Alors, de deux choses l'une : soit cette carte existe et il faut l'afficher et l'assumer ; soit elle n'existe pas, comme vous nous le dites souvent, et cela signifie que le pilotage sanitaire des territoires se fait à vue, au fil de l'eau, à partir de critères purement comptables et arithmétiques, sans évaluation de la qualité réelle ni souci des contraintes géographiques. Je crains que ce ne soit, au fond, la stratégie que vous avez souhaitée. On m'objectera que cette carte trouve son fondement dans les SROSS. Mais les restructurations actuelles, vous le savez parfaitement, madame la ministre, vont bien plus loin que les SROSS et ne les respectent pas.
L'accès aux soins aurait dû être l'une des priorités de ce projet. Cela vaut pour les hôpitaux de proximité, car le désert médical s'aggrave. Pour ne pas l'avoir anticipé, pour avoir refusé de le traiter, notre pays le subit. Vous l'avez vous-même confirmé et je vous renvoie, mes chers collègues, au rapport que Marc Bernier a rédigé pour notre mission d'information parlementaire.
Le désert médical, nous le vivons. Je le vis dans le monde rural comme beaucoup d'entre nous. Le ras-le-bol, le burn out atteignent la majorité des médecins ruraux surchargés. Ils les poussent au départ. La relève des générations s'éloigne irrémédiablement.
Dans les quartiers des banlieues, à la périphérie de nos grandes villes, il fait les mêmes ravages. Nous l'avons vu en Seine-Saint-Denis avec la mission parlementaire, comme à Clichy-sous-Bois, où les urgences psychiatriques pour les adolescents étaient disponibles en 2008, mais à six mois.

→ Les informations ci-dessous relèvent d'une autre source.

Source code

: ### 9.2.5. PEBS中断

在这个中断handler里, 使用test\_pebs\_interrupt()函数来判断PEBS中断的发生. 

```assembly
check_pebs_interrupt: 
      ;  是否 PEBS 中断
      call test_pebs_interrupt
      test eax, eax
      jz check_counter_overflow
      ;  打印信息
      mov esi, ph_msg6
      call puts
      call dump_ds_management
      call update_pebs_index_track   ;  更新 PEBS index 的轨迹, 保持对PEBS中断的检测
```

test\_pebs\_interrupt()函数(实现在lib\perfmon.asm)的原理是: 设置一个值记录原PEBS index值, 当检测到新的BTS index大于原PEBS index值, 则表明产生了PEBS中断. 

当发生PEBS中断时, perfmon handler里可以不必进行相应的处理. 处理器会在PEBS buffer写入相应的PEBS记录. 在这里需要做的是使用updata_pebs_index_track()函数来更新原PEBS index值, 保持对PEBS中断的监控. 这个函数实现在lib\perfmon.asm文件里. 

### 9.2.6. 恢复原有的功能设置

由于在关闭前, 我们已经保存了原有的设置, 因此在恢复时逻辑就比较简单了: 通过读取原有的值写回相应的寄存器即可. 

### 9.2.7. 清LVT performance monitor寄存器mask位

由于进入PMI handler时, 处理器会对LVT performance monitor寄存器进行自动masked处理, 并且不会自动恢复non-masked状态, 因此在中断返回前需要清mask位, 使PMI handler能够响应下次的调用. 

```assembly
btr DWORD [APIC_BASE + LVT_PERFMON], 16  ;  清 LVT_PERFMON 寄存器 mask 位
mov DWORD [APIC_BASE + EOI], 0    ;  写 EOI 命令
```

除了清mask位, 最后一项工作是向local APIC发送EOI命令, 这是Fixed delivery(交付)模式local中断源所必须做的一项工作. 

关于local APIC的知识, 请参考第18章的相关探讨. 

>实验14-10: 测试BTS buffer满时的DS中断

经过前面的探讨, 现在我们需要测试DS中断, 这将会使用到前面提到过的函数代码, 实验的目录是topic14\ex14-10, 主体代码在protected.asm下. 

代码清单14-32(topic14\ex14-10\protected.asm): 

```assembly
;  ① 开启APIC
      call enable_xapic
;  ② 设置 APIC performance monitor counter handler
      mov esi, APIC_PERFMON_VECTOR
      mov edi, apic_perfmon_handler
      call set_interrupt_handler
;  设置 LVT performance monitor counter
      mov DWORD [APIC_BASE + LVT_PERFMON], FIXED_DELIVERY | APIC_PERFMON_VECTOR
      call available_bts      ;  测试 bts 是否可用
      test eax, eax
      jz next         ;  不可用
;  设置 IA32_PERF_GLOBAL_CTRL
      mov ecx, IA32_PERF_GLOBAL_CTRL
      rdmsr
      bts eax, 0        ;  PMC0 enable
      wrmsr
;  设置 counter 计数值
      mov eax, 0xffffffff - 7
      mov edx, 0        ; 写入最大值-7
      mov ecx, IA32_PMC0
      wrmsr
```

Les inégalités sociales sont tout aussi gravissimes, peut-être plus encore que les inégalités géographiques. Ces inégalités sont profondes, souvent amplifiées par vos décisions, et aggravées par la crise.
L'étude du Secours populaire d'octobre 2008 le confirme, la dégradation de la santé se conjugue avec la dégradation du pouvoir d'achat. La pauvreté atteint désormais de nouvelles catégories sociales de salariés et de retraités. Selon cette étude, 39 % des Français ont déjà retardé un soin ou y ont renoncé en raison de son coût, 22 % des Français percevant moins de 1 200 euros par mois se déclarent insatisfaits de leur état de santé. Le renoncement aux soins devient monnaie courante.

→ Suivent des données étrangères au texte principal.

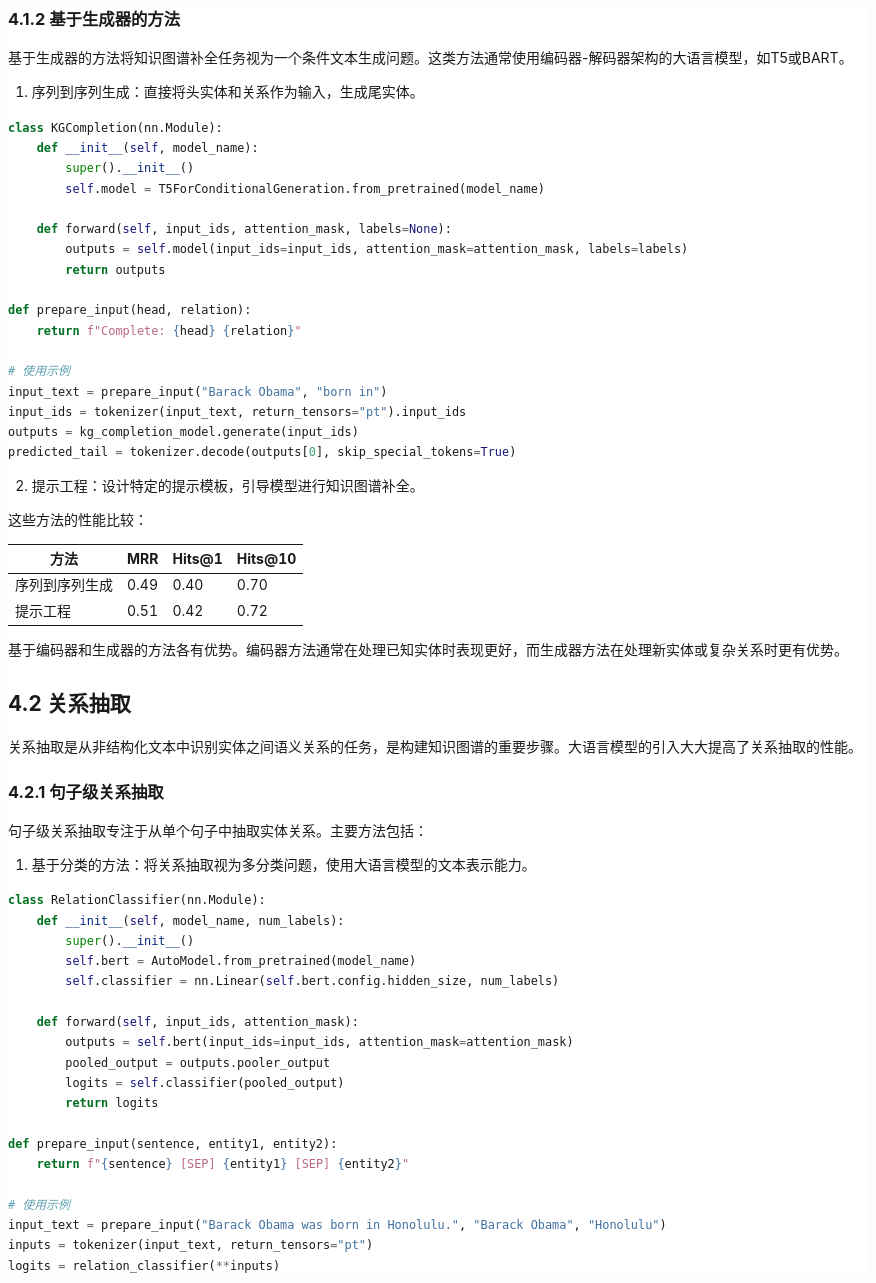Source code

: 
### 4.1.2 基于生成器的方法
基于生成器的方法将知识图谱补全任务视为一个条件文本生成问题。这类方法通常使用编码器-解码器架构的大语言模型，如T5或BART。

1. 序列到序列生成：直接将头实体和关系作为输入，生成尾实体。

```python
class KGCompletion(nn.Module):
    def __init__(self, model_name):
        super().__init__()
        self.model = T5ForConditionalGeneration.from_pretrained(model_name)
    
    def forward(self, input_ids, attention_mask, labels=None):
        outputs = self.model(input_ids=input_ids, attention_mask=attention_mask, labels=labels)
        return outputs

def prepare_input(head, relation):
    return f"Complete: {head} {relation}"

# 使用示例
input_text = prepare_input("Barack Obama", "born in")
input_ids = tokenizer(input_text, return_tensors="pt").input_ids
outputs = kg_completion_model.generate(input_ids)
predicted_tail = tokenizer.decode(outputs[0], skip_special_tokens=True)
```

2. 提示工程：设计特定的提示模板，引导模型进行知识图谱补全。

这些方法的性能比较：

| 方法 | MRR | Hits@1 | Hits@10 |
| --- | --- | --- | --- |
| 序列到序列生成 | 0.49 | 0.40 | 0.70 |
| 提示工程 | 0.51 | 0.42 | 0.72 |


基于编码器和生成器的方法各有优势。编码器方法通常在处理已知实体时表现更好，而生成器方法在处理新实体或复杂关系时更有优势。

## 4.2 关系抽取
关系抽取是从非结构化文本中识别实体之间语义关系的任务，是构建知识图谱的重要步骤。大语言模型的引入大大提高了关系抽取的性能。

### 4.2.1 句子级关系抽取
句子级关系抽取专注于从单个句子中抽取实体关系。主要方法包括：

1. 基于分类的方法：将关系抽取视为多分类问题，使用大语言模型的文本表示能力。

```python
class RelationClassifier(nn.Module):
    def __init__(self, model_name, num_labels):
        super().__init__()
        self.bert = AutoModel.from_pretrained(model_name)
        self.classifier = nn.Linear(self.bert.config.hidden_size, num_labels)
    
    def forward(self, input_ids, attention_mask):
        outputs = self.bert(input_ids=input_ids, attention_mask=attention_mask)
        pooled_output = outputs.pooler_output
        logits = self.classifier(pooled_output)
        return logits

def prepare_input(sentence, entity1, entity2):
    return f"{sentence} [SEP] {entity1} [SEP] {entity2}"

# 使用示例
input_text = prepare_input("Barack Obama was born in Honolulu.", "Barack Obama", "Honolulu")
inputs = tokenizer(input_text, return_tensors="pt")
logits = relation_classifier(**inputs)
```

Face à l'augmentation du reste à charge, vous proposez la hausse de l'aide à la mutualisation. Il reste qu'un très grand nombre de Français sont peu ou mal couverts. Selon l'étude de l'OFCE parue en septembre 2008 sur la participation financière des patients et l'équilibre de l'assurance maladie, 32 % des personnes sans assurance complémentaire refusent de se soigner.
L'augmentation des tarifs, l'insuffisance de prise en charge de nombreux frais, dentaires et optiques en particulier, l'étude de la DRESS du mois d'octobre 2008 le rappelle, font partie des causes de la fracture sanitaire.

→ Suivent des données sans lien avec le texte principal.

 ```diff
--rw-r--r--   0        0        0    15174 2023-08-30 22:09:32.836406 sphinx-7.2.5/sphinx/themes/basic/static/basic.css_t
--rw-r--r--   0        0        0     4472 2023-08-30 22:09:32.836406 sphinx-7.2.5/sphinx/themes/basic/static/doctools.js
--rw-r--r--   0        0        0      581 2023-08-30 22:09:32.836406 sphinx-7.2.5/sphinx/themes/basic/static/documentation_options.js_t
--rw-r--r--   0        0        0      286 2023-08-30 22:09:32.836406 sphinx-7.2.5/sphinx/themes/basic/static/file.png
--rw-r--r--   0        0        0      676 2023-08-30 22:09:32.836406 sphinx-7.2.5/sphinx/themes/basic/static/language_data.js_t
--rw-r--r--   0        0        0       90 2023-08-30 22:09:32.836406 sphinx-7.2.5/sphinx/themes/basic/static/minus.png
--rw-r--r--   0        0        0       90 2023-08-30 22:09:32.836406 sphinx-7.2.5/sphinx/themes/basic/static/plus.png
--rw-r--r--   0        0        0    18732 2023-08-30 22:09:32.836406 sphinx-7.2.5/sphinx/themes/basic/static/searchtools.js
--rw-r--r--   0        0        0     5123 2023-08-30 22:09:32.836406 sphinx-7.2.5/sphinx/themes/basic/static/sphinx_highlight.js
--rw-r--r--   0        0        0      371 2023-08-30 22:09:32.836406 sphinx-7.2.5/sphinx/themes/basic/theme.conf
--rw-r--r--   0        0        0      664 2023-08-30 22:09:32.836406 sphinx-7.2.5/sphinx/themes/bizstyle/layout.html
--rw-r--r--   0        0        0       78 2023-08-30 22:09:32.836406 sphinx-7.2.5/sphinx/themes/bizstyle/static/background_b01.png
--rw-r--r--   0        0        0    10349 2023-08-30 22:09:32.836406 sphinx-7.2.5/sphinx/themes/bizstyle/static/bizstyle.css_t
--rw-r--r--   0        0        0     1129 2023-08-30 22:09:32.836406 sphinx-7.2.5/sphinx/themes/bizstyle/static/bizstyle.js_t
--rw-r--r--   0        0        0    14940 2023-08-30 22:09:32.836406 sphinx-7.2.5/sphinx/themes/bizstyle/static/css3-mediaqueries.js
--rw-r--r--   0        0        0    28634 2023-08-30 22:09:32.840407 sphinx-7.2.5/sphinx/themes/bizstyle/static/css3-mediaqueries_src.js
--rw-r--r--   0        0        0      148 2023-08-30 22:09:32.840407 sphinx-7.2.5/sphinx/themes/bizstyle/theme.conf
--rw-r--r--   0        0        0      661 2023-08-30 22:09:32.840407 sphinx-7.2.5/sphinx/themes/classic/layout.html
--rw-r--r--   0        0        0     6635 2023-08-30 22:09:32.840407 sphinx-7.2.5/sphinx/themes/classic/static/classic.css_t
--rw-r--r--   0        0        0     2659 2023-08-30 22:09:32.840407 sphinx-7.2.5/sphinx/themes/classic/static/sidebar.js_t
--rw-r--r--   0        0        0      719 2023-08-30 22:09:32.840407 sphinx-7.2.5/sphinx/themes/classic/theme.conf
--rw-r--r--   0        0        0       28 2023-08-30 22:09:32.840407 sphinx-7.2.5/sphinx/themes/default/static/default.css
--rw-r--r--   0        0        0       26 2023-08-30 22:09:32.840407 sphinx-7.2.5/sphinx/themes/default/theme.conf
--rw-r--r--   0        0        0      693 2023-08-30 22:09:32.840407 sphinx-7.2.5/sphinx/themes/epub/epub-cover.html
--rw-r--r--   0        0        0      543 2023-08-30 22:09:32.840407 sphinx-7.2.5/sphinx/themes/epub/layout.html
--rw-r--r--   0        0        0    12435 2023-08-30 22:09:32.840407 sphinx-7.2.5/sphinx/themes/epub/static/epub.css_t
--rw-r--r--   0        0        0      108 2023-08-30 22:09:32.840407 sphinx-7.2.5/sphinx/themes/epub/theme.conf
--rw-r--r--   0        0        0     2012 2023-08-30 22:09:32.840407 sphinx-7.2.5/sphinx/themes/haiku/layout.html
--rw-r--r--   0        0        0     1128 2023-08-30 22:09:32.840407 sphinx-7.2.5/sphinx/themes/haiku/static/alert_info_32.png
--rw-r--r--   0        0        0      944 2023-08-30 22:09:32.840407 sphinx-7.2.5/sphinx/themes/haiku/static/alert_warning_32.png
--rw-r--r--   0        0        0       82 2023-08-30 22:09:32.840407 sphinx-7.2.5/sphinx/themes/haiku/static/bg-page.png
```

Entre le logement, les dépenses alimentaires, le prix du carburant et la santé, il faut choisir. Pour les plus modestes, en dépit de la prise en charge à 100 %, il faut ajouter les franchises sur les boîtes de médicaments. Si, à cela, s'ajoutent des frais de transports croissants, l'accès aux soins s'en trouve affecté.
Le droit à la santé régresse, à la ville comme à la campagne, en raison de la désertification médicale. L'offre ne correspond pas aux besoins, et surtout pas aux moyens.
La question de l'accès aux soins ne se traite pas uniquement en réorganisant l'offre, car la dimension financière reste le facteur d'exclusion et d'inégalité le plus prégnant, le plus choquant, mais aussi le plus absent de votre loi.